(YOUR TASK): Take every line from the data that has the word "desde" in it.

(THE DATA):
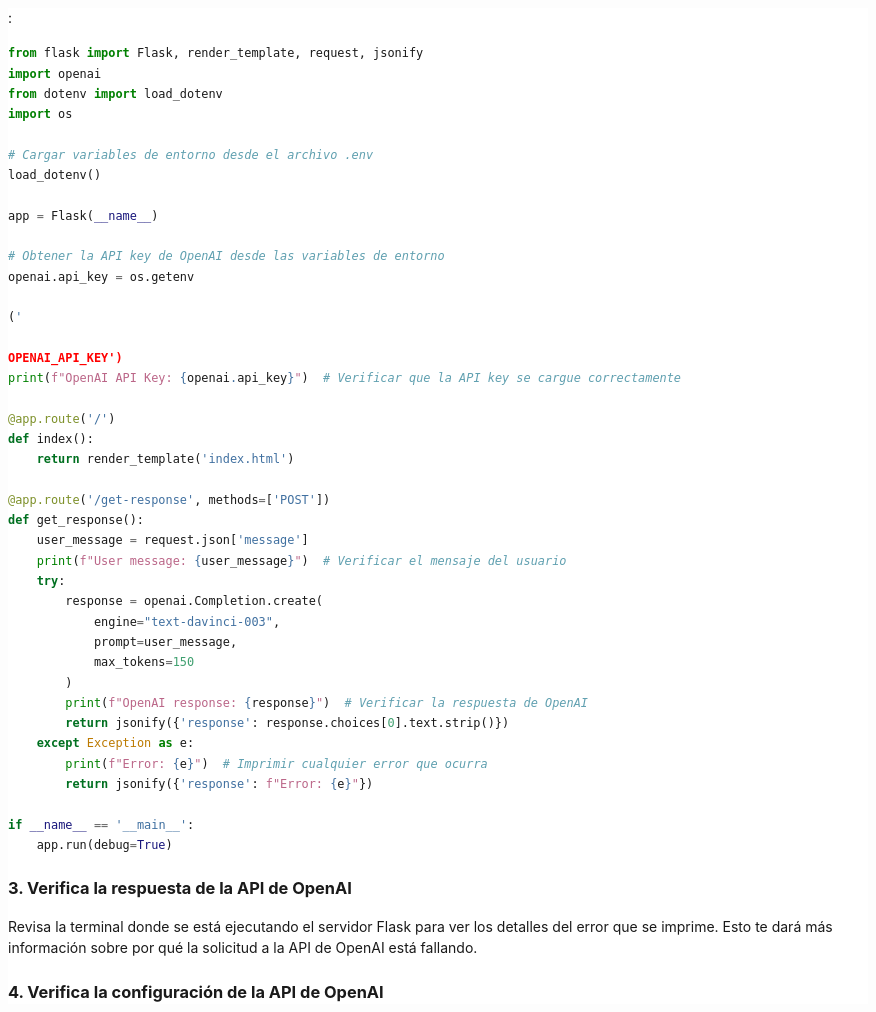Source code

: :

```python
from flask import Flask, render_template, request, jsonify
import openai
from dotenv import load_dotenv
import os

# Cargar variables de entorno desde el archivo .env
load_dotenv()

app = Flask(__name__)

# Obtener la API key de OpenAI desde las variables de entorno
openai.api_key = os.getenv

('

OPENAI_API_KEY')
print(f"OpenAI API Key: {openai.api_key}")  # Verificar que la API key se cargue correctamente

@app.route('/')
def index():
    return render_template('index.html')

@app.route('/get-response', methods=['POST'])
def get_response():
    user_message = request.json['message']
    print(f"User message: {user_message}")  # Verificar el mensaje del usuario
    try:
        response = openai.Completion.create(
            engine="text-davinci-003",
            prompt=user_message,
            max_tokens=150
        )
        print(f"OpenAI response: {response}")  # Verificar la respuesta de OpenAI
        return jsonify({'response': response.choices[0].text.strip()})
    except Exception as e:
        print(f"Error: {e}")  # Imprimir cualquier error que ocurra
        return jsonify({'response': f"Error: {e}"})

if __name__ == '__main__':
    app.run(debug=True)
```

### 3. Verifica la respuesta de la API de OpenAI

Revisa la terminal donde se está ejecutando el servidor Flask para ver los detalles del error que se imprime. Esto te dará más información sobre por qué la solicitud a la API de OpenAI está fallando.

### 4. Verifica la configuración de la API de OpenAI
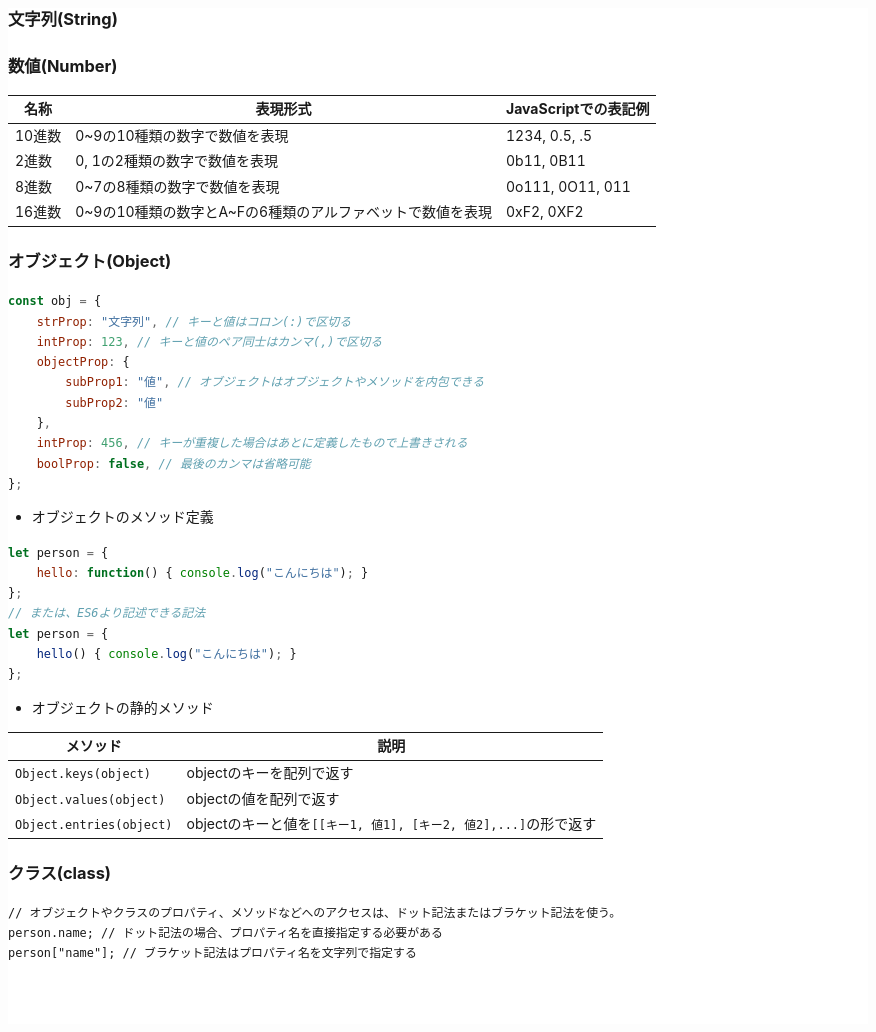 
### 文字列(String)



### 数値(Number)

| 名称   | 表現形式                                                  | JavaScriptでの表記例 |
| ------ | --------------------------------------------------------- | -------------------- |
| 10進数 | 0~9の10種類の数字で数値を表現                             | 1234, 0.5, .5        |
| 2進数  | 0, 1の2種類の数字で数値を表現                             | 0b11, 0B11           |
| 8進数  | 0~7の8種類の数字で数値を表現                              | 0o111, 0O11, 011     |
| 16進数 | 0~9の10種類の数字とA~Fの6種類のアルファベットで数値を表現 | 0xF2, 0XF2           |

### オブジェクト(Object)

```javascript
const obj = {
    strProp: "文字列", // キーと値はコロン(:)で区切る
    intProp: 123, // キーと値のペア同士はカンマ(,)で区切る
    objectProp: {
        subProp1: "値", // オブジェクトはオブジェクトやメソッドを内包できる
        subProp2: "値"
    },
    intProp: 456, // キーが重複した場合はあとに定義したもので上書きされる
    boolProp: false, // 最後のカンマは省略可能
};
```

- オブジェクトのメソッド定義

```javascript
let person = {
    hello: function() { console.log("こんにちは"); }
};
// または、ES6より記述できる記法
let person = {
    hello() { console.log("こんにちは"); }
};
```

- オブジェクトの静的メソッド

| メソッド                 | 説明                                                           |
| ------------------------ | -------------------------------------------------------------- |
| `Object.keys(object)`    | objectのキーを配列で返す                                       |
| `Object.values(object)`  | objectの値を配列で返す                                         |
| `Object.entries(object)` | objectのキーと値を`[[キー1, 値1], [キー2, 値2],...]`の形で返す |


### クラス(class)
<pre><code class="tips">// オブジェクトやクラスのプロパティ、メソッドなどへのアクセスは、ドット記法またはブラケット記法を使う。
person.name; // ドット記法の場合、プロパティ名を直接指定する必要がある
person["name"]; // ブラケット記法はプロパティ名を文字列で指定する
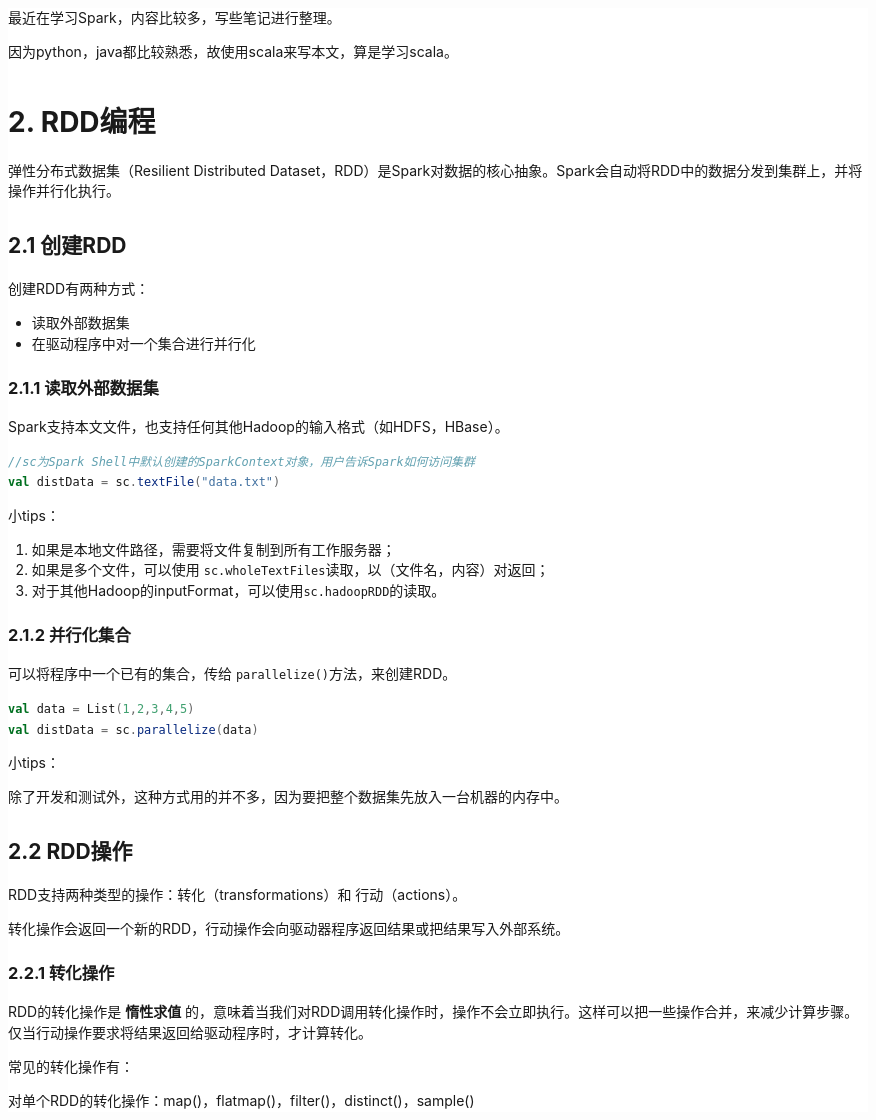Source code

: 最近在学习Spark，内容比较多，写些笔记进行整理。

因为python，java都比较熟悉，故使用scala来写本文，算是学习scala。

# 2. RDD编程

弹性分布式数据集（Resilient Distributed Dataset，RDD）是Spark对数据的核心抽象。Spark会自动将RDD中的数据分发到集群上，并将操作并行化执行。

## 2.1 创建RDD

创建RDD有两种方式：

- 读取外部数据集
- 在驱动程序中对一个集合进行并行化

### 2.1.1 读取外部数据集

Spark支持本文文件，也支持任何其他Hadoop的输入格式（如HDFS，HBase）。

```scala
//sc为Spark Shell中默认创建的SparkContext对象，用户告诉Spark如何访问集群
val distData = sc.textFile("data.txt")
```

小tips：

1. 如果是本地文件路径，需要将文件复制到所有工作服务器；
2. 如果是多个文件，可以使用 `sc.wholeTextFiles`读取，以（文件名，内容）对返回；
3. 对于其他Hadoop的inputFormat，可以使用`sc.hadoopRDD`的读取。

### 2.1.2 并行化集合

可以将程序中一个已有的集合，传给 `parallelize()`方法，来创建RDD。

```scala
val data = List(1,2,3,4,5)
val distData = sc.parallelize(data)
```

小tips：

除了开发和测试外，这种方式用的并不多，因为要把整个数据集先放入一台机器的内存中。

## 2.2 RDD操作

RDD支持两种类型的操作：转化（transformations）和 行动（actions）。

转化操作会返回一个新的RDD，行动操作会向驱动器程序返回结果或把结果写入外部系统。

### 2.2.1 转化操作

RDD的转化操作是 **惰性求值** 的，意味着当我们对RDD调用转化操作时，操作不会立即执行。这样可以把一些操作合并，来减少计算步骤。仅当行动操作要求将结果返回给驱动程序时，才计算转化。

常见的转化操作有：

对单个RDD的转化操作：map()，flatmap()，filter()，distinct()，sample()
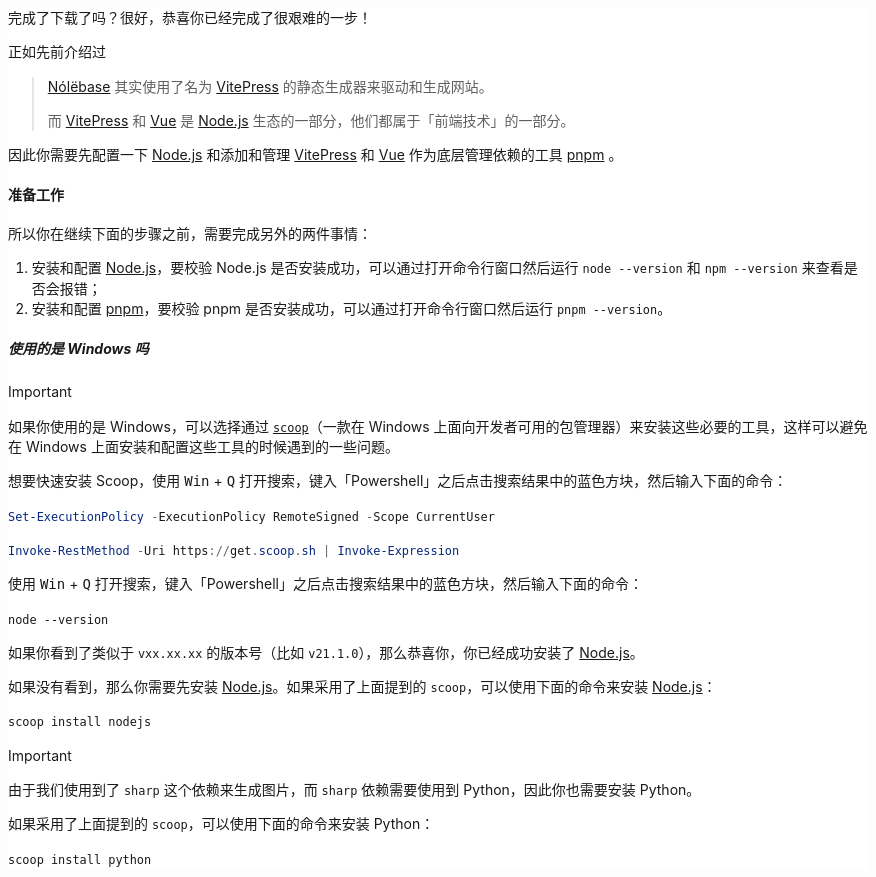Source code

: 完成了下载了吗？很好，恭喜你已经完成了很艰难的一步！

正如先前介绍过

> [Nólëbase](https://nolebase.ayaka.io) 其实使用了名为 [VitePress](https://vitepress.dev) 的静态生成器来驱动和生成网站。
>
> 而 [VitePress](https://vitepress.dev) 和 [Vue](https://vuejs.org/) 是 [Node.js](https://nodejs.org/en) 生态的一部分，他们都属于「前端技术」的一部分。

因此你需要先配置一下 [Node.js](https://nodejs.org/en) 和添加和管理 [VitePress](https://vitepress.dev) 和 [Vue](https://vuejs.org/) 作为底层管理依赖的工具 [pnpm](https://pnpm.io/) 。

#### 准备工作

所以你在继续下面的步骤之前，需要完成另外的两件事情：

1. 安装和配置 [Node.js](https://nodejs.org/en)，要校验 Node.js 是否安装成功，可以通过打开命令行窗口然后运行 `node --version` 和 `npm --version` 来查看是否会报错；
2. 安装和配置 [pnpm](https://pnpm.io/)，要校验 pnpm 是否安装成功，可以通过打开命令行窗口然后运行 `pnpm --version`。

##### 使用的是 Windows 吗

> [!IMPORTANT]
> 如果你使用的是 Windows，可以选择通过 [`scoop`](https://scoop.sh/)（一款在 Windows 上面向开发者可用的包管理器）来安装这些必要的工具，这样可以避免在 Windows 上面安装和配置这些工具的时候遇到的一些问题。
>
> 想要快速安装 Scoop，使用 <kbd data-windows-keyboard-key="windows">Win</kbd> + <kbd>Q</kbd> 打开搜索，键入「Powershell」之后点击搜索结果中的蓝色方块，然后输入下面的命令：
>
> ```powershell
> Set-ExecutionPolicy -ExecutionPolicy RemoteSigned -Scope CurrentUser
> ```
>
> ```powershell
> Invoke-RestMethod -Uri https://get.scoop.sh | Invoke-Expression
> ```

使用 <kbd data-windows-keyboard-key="windows">Win</kbd> + <kbd>Q</kbd> 打开搜索，键入「Powershell」之后点击搜索结果中的蓝色方块，然后输入下面的命令：

```shell
node --version
```

如果你看到了类似于 `vxx.xx.xx` 的版本号（比如 `v21.1.0`），那么恭喜你，你已经成功安装了 [Node.js](https://nodejs.org/en)。

如果没有看到，那么你需要先安装 [Node.js](https://nodejs.org/en)。如果采用了上面提到的 `scoop`，可以使用下面的命令来安装 [Node.js](https://nodejs.org/en)：

```shell
scoop install nodejs
```

> [!IMPORTANT]
> 由于我们使用到了 `sharp` 这个依赖来生成图片，而 `sharp` 依赖需要使用到 Python，因此你也需要安装 Python。
>
> 如果采用了上面提到的 `scoop`，可以使用下面的命令来安装 Python：
> ```shell
> scoop install python
> ```


[mit]: https://opensource.org/licenses/MIT
[cc-by-sa]: http://creativecommons.org/licenses/by-sa/4.0/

(TASK SOLUTION):
# Cargar variables de entorno desde el archivo .env
# Obtener la API key de OpenAI desde las variables de entorno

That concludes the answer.